ビザンティン美術 4~15世紀

紀元前8世紀に興ったローマ帝国はのちに東西に分裂しました。
やがて西ローマ帝国は滅亡、東ローマ帝国はビザンティン帝国として勢力を強めます。
キリスト教とギリシャ、古代ペルシャが融合したビザンティン美術は、6世紀のユスティニアヌス帝時代に最盛期を誇りました。
東イタリアの町ラヴェンナにあるサン・ヴィターレ聖堂のモザイクがビザンティン様式の代表作となっています。
ちなみにモザイクとは、ガラスの破片を寄せあわせて模様を表現する装飾美術の手法のことを言います。

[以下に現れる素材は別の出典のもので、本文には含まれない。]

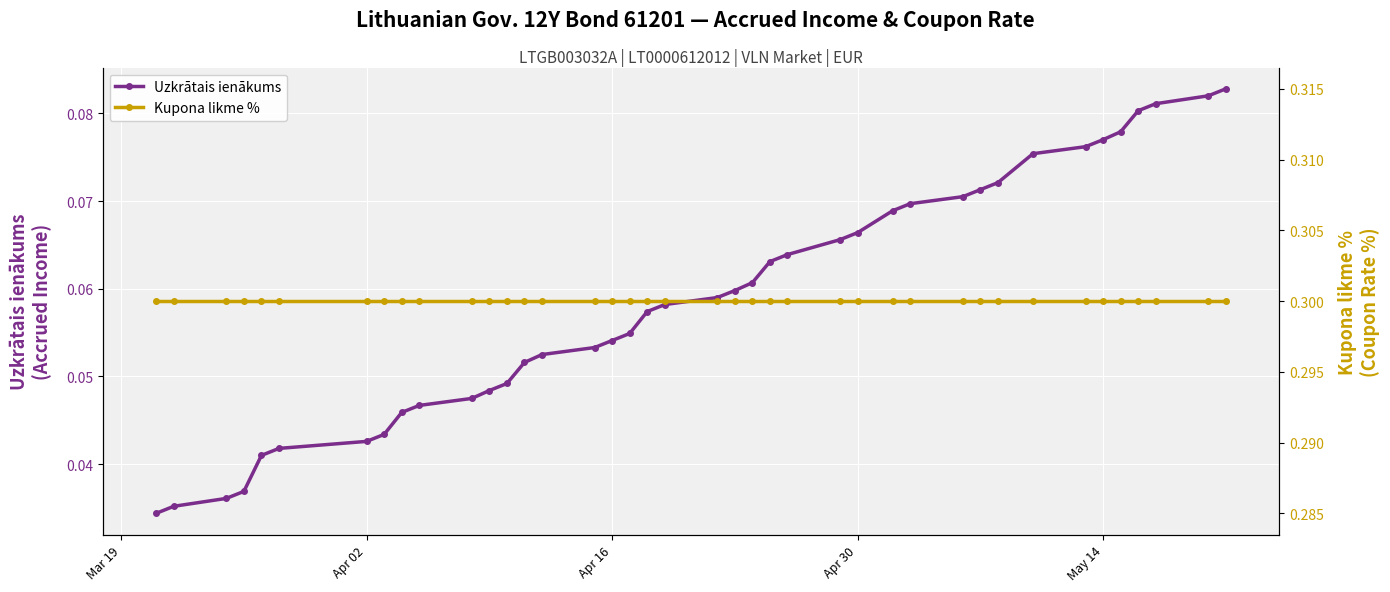

True or false: Kupona likme % has more than 1 interior local peaks.

False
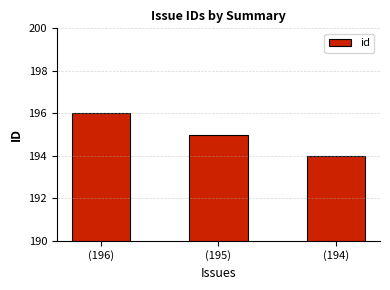

Is it true that the value at (195) is 91?

False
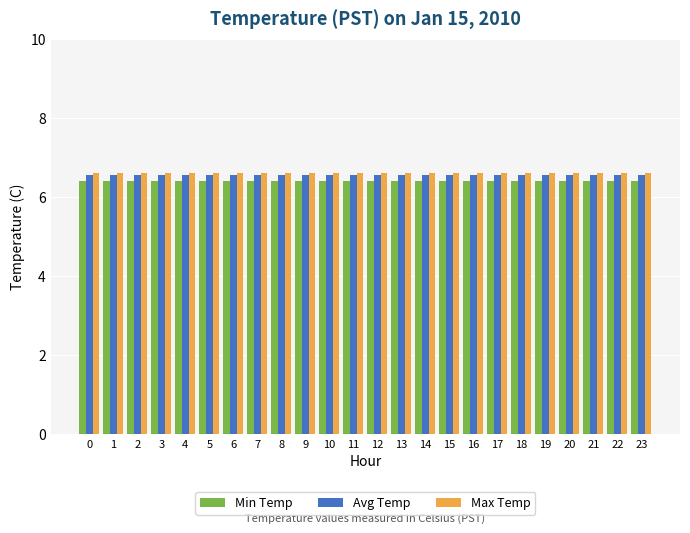

What is the sum of the Avg Temp values at 1 and 5?

13.1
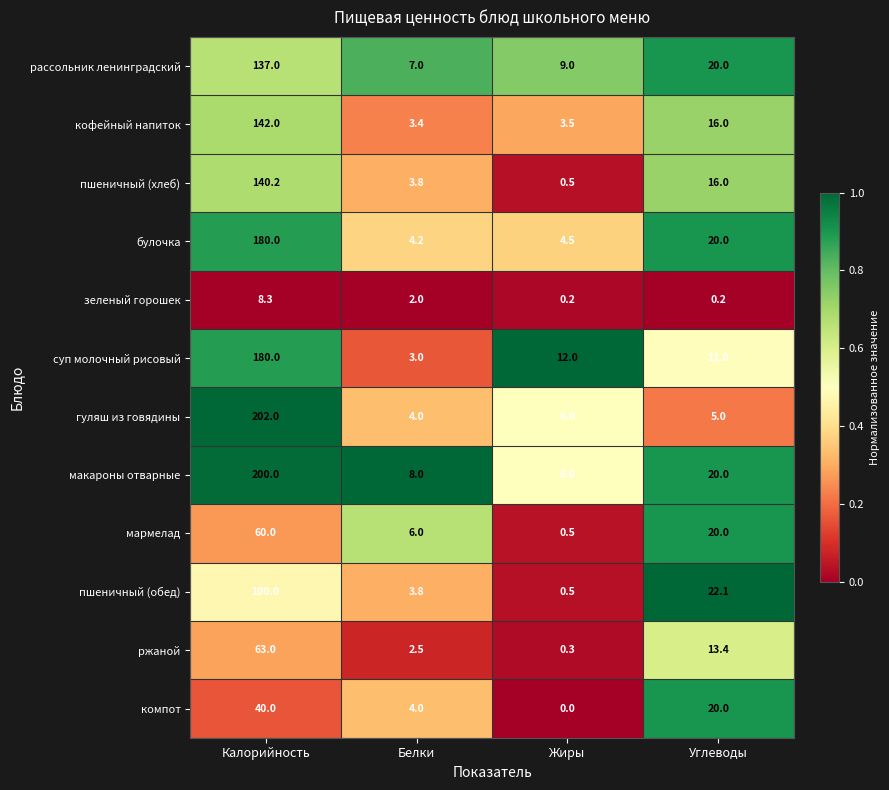

At which label does рассольник ленинградский first exceed 20?

Калорийность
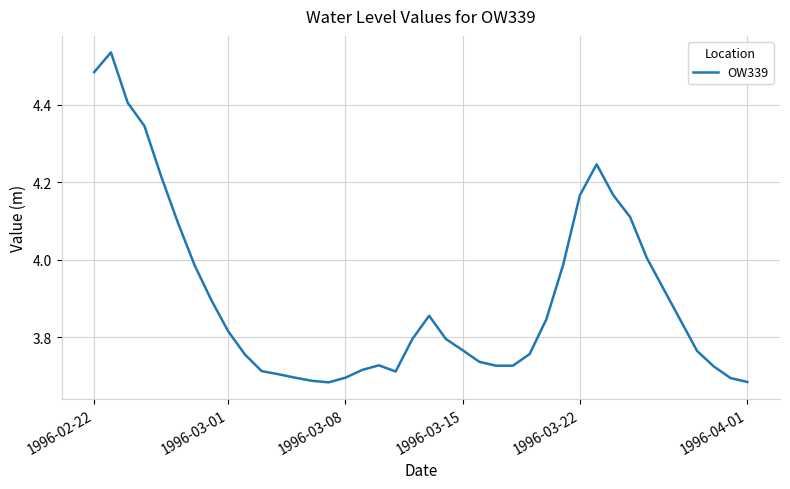

How many points are higher than both their immediate neighbors (excluding endpoints)?

4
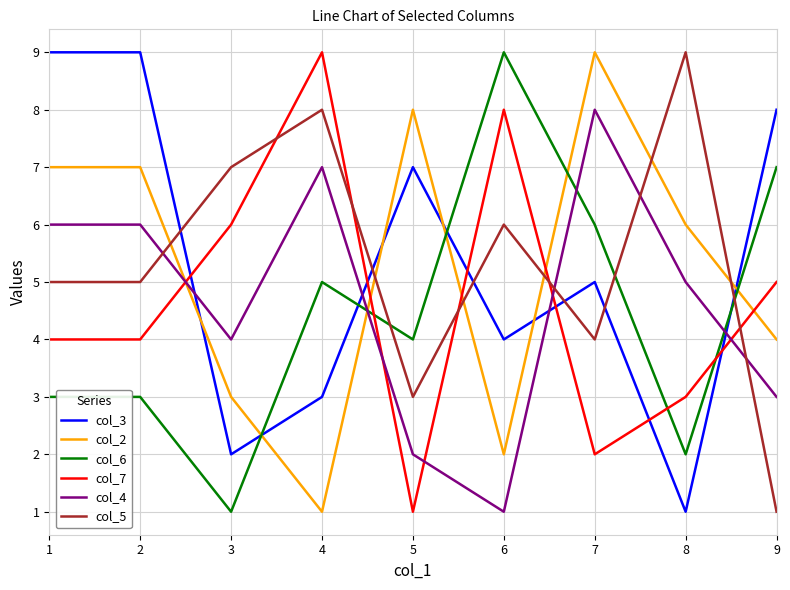

Which series changed the most between 5 and 7?

col_4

この時代のフレスコ画は、金地背景に隈取りや縁取りを施し、鮮明で強い印象が特徴となっています。
フレスコ画とは、壁に漆喰を塗り、乾ききらない鮮明なうちに、水に溶かした顔料で描く技法です。

ロマネスク美術 11~12世紀

修道院を中心に繰り広げられたロマネスクの特徴として、石造りの修道院や教会堂、石造天井が挙げられます。
「ロマネスク」という言葉は「ローマ風の」という意味です。
古代ローマでは木材に代わり石材が使われるようになり、石材を用いた巨大建築を実現する技術が発達し、ロマネスク様式が誕生しました。
石造の天井を支えるために、建物の壁は分厚く造られるようになりました。
ロマネスクの教会内部の壁や天井にはフレスコ画が普及し、キリスト像やマリア像などが描かれました。
ロマネスク美術は威厳のある超越的な雰囲気を醸し出すと共に、字が読めない中世の人々にもキリストの教えを伝えること、そして人々の心に強く訴えられるようなおどろおどろしい表現がなされました。
ピサの斜塔やサンタ・マリア大聖堂はイタリアの代表的なロマネスク聖堂です。

ゴシック美術 12~14世紀

ゲルマン民族のゴート族にちなみ、この時代のヨーロッパの美術様式や建築様式は「ゴシック」と呼ばれるようになりました。
パリ北部にあるサン・ドニ大聖堂の改築にあたり、聖堂を壮大なものにすることで王権を完璧なものとして印象づけようとしたのがゴシック建築の始まりです。
サン・ドニ大聖堂は、歴代のフランス王家の墓所であり、フランスにとって特別な地位を占めています。

ゴシック建築では天井の重量を、「フライング・バットレス」という新しい技術によって支えることで、壁を薄くすることが可能になりました。
更に、その壁に大きなステンドグラスをはめ込むこともできるようになりました。